Sacramento, California - At the request of the California State Assembly Select Committee on Renewable Energy Development and Restoration of the Salton Sea, Kevin E. Kelley, general manager of the Imperial Irrigation District, served as a panelist during Tuesday’s assembly committee hearing “Achieving a Low-Carbon Reliable Grid and the Role of the Salton Sea” where he spoke about pertinent renewable energy issues in the context of the declining sea.
Kelley provided testimony regarding the challenges and opportunities of renewable energy procurement in relation to the IID balancing authority, its transmission network and the region’s potential to help the state meet its reduced greenhouse gas emission goals. He also spoke about the impacts of the ag-to-urban water transfers on the Salton Sea and the role geothermal/renewable energy can play in mitigating the impacts in helping to restore the sea while alleviating a public health crisis as the lakebed is exposed.
“The development of renewable energy resources in and around the Salton Sea represents a true water/energy nexus and can serve as a springboard to a smaller yet sustainable body of water that can also advance the state’s climate change goals,” said Kelley. “I applaud Assemblyman Eduardo Garcia and the Legislature for examining the sea’s potential and shining a spotlight on an opportunity we can’t afford to ignore.”
The third largest public power utility in California, IID has pledged its land holdings located in the largest Known Geothermal Resources Area in the nation at the sea to help restoration efforts.
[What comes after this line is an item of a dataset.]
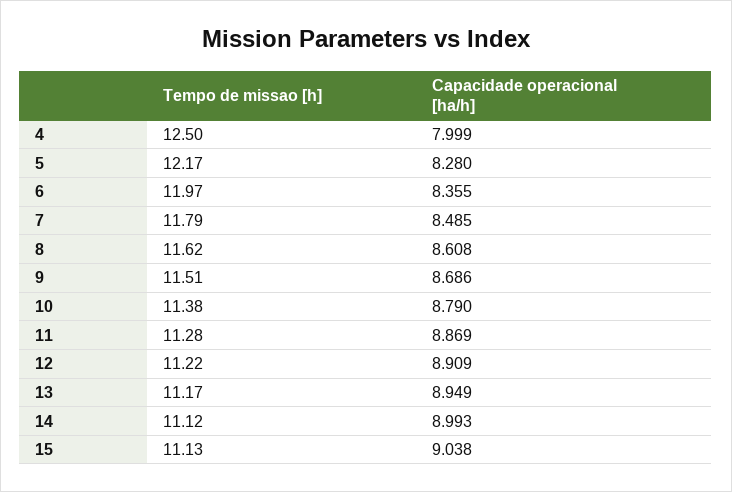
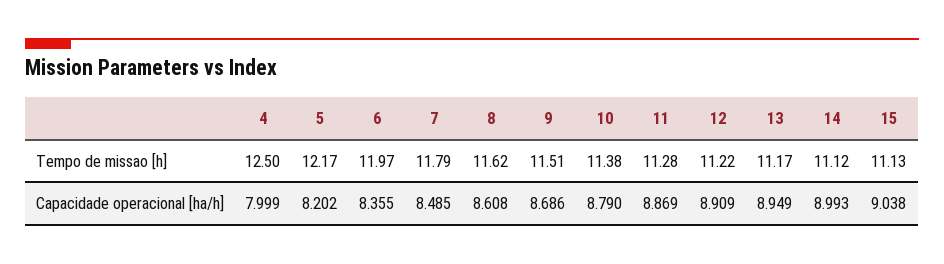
Capacidade operacional [ha/h], 5: 8.28 -> 8.202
Due to its location in Imperial Valley – which is referred to as the “Renewable Energy Capital of the World” – the district serves as a conduit for renewable energy development across the west and continues to expand its transmission capabilities. With the potential for geothermal, biofuel and lithium production, the Salton Sea provides an opportunity to tap in-state underutilized resources for the development of the state’s green economy.
Invited to speak by State Assemblyman Eduardo Garcia, the legislator said: “As we move in this direction, it is important that we are able to achieve not only a low-carbon grid, but one that is reliable and provides affordable clean energy. Furthermore, it is in the interest of the state, from a jobs and economic development perspective, that opportunities to develop in-state renewable energy should be prioritized.”
The Salton Sea will also be the topic of discussion on Thursday, June 25, at a public hearing being held in the state capitol by the Little Hoover Commission. The hearing will be streamed live and archived on the California Channel and will address air quality risk, restoration and California’s strategy for the Salton Sea.